Last year, the Downtown Athletic Club, led by former Honolulu mayoral candidate Keith Amemiya, and Rainbow NIL, headed by Mike Kawazoe, started collectives that would raise money and encourage sponsorships toward NIL opportunities for UH student-athletes.

Kawazoe said the Rainbow Collective is in response to NIL opportunities being part of the recruiting process.

"We're in a place now where you can't really have a conversation with a kid without having some type of financial incentive behind that," said Kawazoe, who is a chief fundraiser for the Rainbow Collective. "You kind of see the landscape here. We have a great culture. We've got great fans and great support. It's just the financial part of it was lacking. It's an ongoing process."

The Rainbow Collective works with Student Athlete NIL, which handles the paper work, taxes, compliance and distribution of money. SANIL administers about 50 collectives for college teams across the country.

Donors and sponsors to the Rainbow Collective can specify a UH sport or make a general donation. There are monthly subscriptions, one-time donations and corporate deals. "My dream is to have 10,000 people at $10 a month contributing to our NIL program," Kawazoe said. "That's not too much to ask. People need to be educated about it. And people need to know the vehicle is the right vehicle."

Last year, the collective raised mid-six figures in donations and sponsorships. About 20 student-athletes received NIL deals, including all six UH men's basketball seniors. Deals ranged from $1,000 a month to a lump sum of low six figures.

On Monday, the Rainbow Collective announced the "Fore the Players Classic," an Aug. 1 golf event at the Kapolei Golf Club.

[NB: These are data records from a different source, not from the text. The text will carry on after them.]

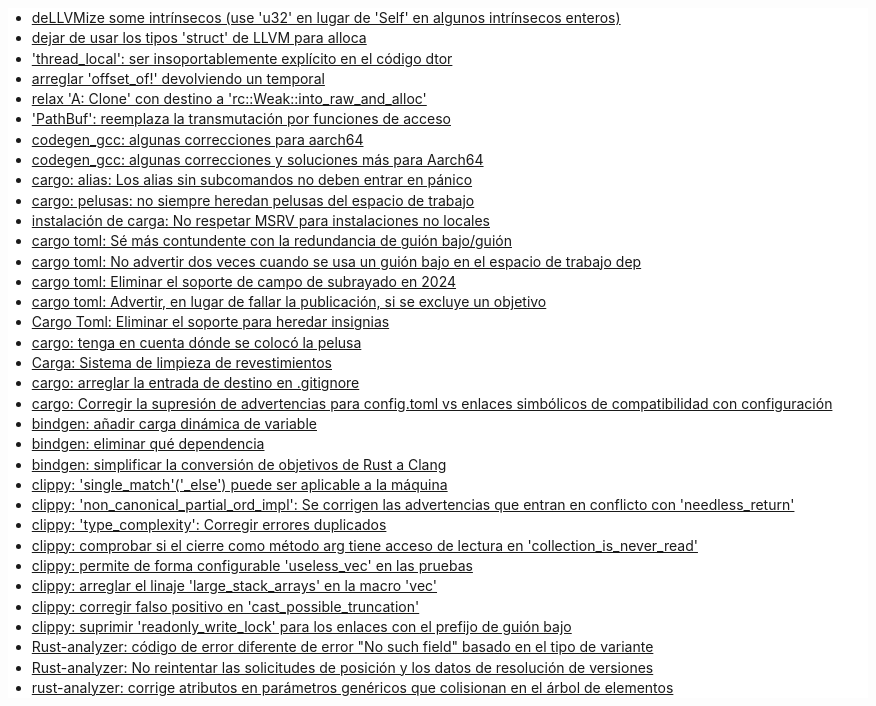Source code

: * [deLLVMize some intrínsecos (use 'u32' en lugar de 'Self' en algunos intrínsecos enteros)](https://github.com/rust-lang/rust/pull/124003)
* [dejar de usar los tipos 'struct' de LLVM para alloca](https://github.com/rust-lang/rust/pull/122053)
* ['thread_local': ser insoportablemente explícito en el código dtor](https://github.com/rust-lang/rust/pull/124387)
* [arreglar 'offset_of!' devolviendo un temporal](https://github.com/rust-lang/rust/pull/124484)
* [relax 'A: Clone' con destino a 'rc::Weak::into_raw_and_alloc'](https://github.com/rust-lang/rust/pull/124432)
* ['PathBuf': reemplaza la transmutación por funciones de acceso](https://github.com/rust-lang/rust/pull/124410)
* [codegen\_gcc: algunas correcciones para aarch64](https://github.com/rust-lang/rustc_codegen_gcc/pull/504)
* [codegen\_gcc: algunas correcciones y soluciones más para Aarch64](https://github.com/rust-lang/rustc_codegen_gcc/pull/508)
* [cargo: alias: Los alias sin subcomandos no deben entrar en pánico](https://github.com/rust-lang/cargo/pull/13819)
* [cargo: pelusas: no siempre heredan pelusas del espacio de trabajo](https://github.com/rust-lang/cargo/pull/13812)
* [instalación de carga: No respetar MSRV para instalaciones no locales](https://github.com/rust-lang/cargo/pull/13790)
* [cargo toml: Sé más contundente con la redundancia de guión bajo/guión](https://github.com/rust-lang/cargo/pull/13798)
* [cargo toml: No advertir dos veces cuando se usa un guión bajo en el espacio de trabajo dep](https://github.com/rust-lang/cargo/pull/13800)
* [cargo toml: Eliminar el soporte de campo de subrayado en 2024](https://github.com/rust-lang/cargo/pull/13804)
* [cargo toml: Advertir, en lugar de fallar la publicación, si se excluye un objetivo](https://github.com/rust-lang/cargo/pull/13713)
* [Cargo Toml: Eliminar el soporte para heredar insignias](https://github.com/rust-lang/cargo/pull/13788)
* [cargo: tenga en cuenta dónde se colocó la pelusa](https://github.com/rust-lang/cargo/pull/13801)
* [Carga: Sistema de limpieza de revestimientos](https://github.com/rust-lang/cargo/pull/13797)
* [cargo: arreglar la entrada de destino en .gitignore](https://github.com/rust-lang/cargo/pull/13817)
* [cargo: Corregir la supresión de advertencias para config.toml vs enlaces simbólicos de compatibilidad con configuración](https://github.com/rust-lang/cargo/pull/13793)
* [bindgen: añadir carga dinámica de variable](https://github.com/rust-lang/rust-bindgen/pull/2812)
* [bindgen: eliminar qué dependencia](https://github.com/rust-lang/rust-bindgen/pull/2809)
* [bindgen: simplificar la conversión de objetivos de Rust a Clang](https://github.com/rust-lang/rust-bindgen/pull/2808)
* [clippy: 'single_match'('_else') puede ser aplicable a la máquina](https://github.com/rust-lang/rust-clippy/pull/12726)
* [clippy: 'non_canonical_partial_ord_impl': Se corrigen las advertencias que entran en conflicto con 'needless_return'](https://github.com/rust-lang/rust-clippy/pull/12702)
* [clippy: 'type_complexity': Corregir errores duplicados](https://github.com/rust-lang/rust-clippy/pull/12736)
* [clippy: comprobar si el cierre como método arg tiene acceso de lectura en 'collection_is_never_read'](https://github.com/rust-lang/rust-clippy/pull/12694)
* [clippy: permite de forma configurable 'useless_vec' en las pruebas](https://github.com/rust-lang/rust-clippy/pull/12725)
* [clippy: arreglar el linaje 'large_stack_arrays' en la macro 'vec'](https://github.com/rust-lang/rust-clippy/pull/12624)
* [clippy: corregir falso positivo en 'cast_possible_truncation'](https://github.com/rust-lang/rust-clippy/pull/12722)
* [clippy: suprimir 'readonly_write_lock' para los enlaces con el prefijo de guión bajo](https://github.com/rust-lang/rust-clippy/pull/12734)
* [Rust-analyzer: código de error diferente de error "No such field" basado en el tipo de variante](https://github.com/rust-lang/rust-analyzer/pull/17131)
* [Rust-analyzer: No reintentar las solicitudes de posición y los datos de resolución de versiones](https://github.com/rust-lang/rust-analyzer/pull/17157)
* [rust-analyzer: corrige atributos en parámetros genéricos que colisionan en el árbol de elementos](https://github.com/rust-lang/rust-analyzer/pull/17151)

Net proceeds will directly support the UH men's basketball players.

The Rainbow Collective reached out to Campio Sports to organize a money-raising golf tournament. Jake Headrick, Campio's owner, has run and organized 20 tournaments to benefit NIL programs. Houston's men's basketball team was the first, in June 2022. Arizona, Saint Mary's Mississippi State and Kansas State are among the other basketball programs.

Headrick said the Hawaii event will include prizes valued at $500 or more for all 18 holes; complimentary food and beverages;"one-of-a-kind" swag and custom gifts; "high-level" prizes, and a banquet.

"My goal is to have a day for the University of Hawaii that can be a game-changing NIL event for them but also be an experience for these fans where they can play high-level golf and also get to know these student-athletes," Headrick said.

Participation is pricey: $10,000 per four-person team. There are 25 team slots available. (Details at

But as the 'Bows are learning, there is a steeper cost to not competing in the NIL race.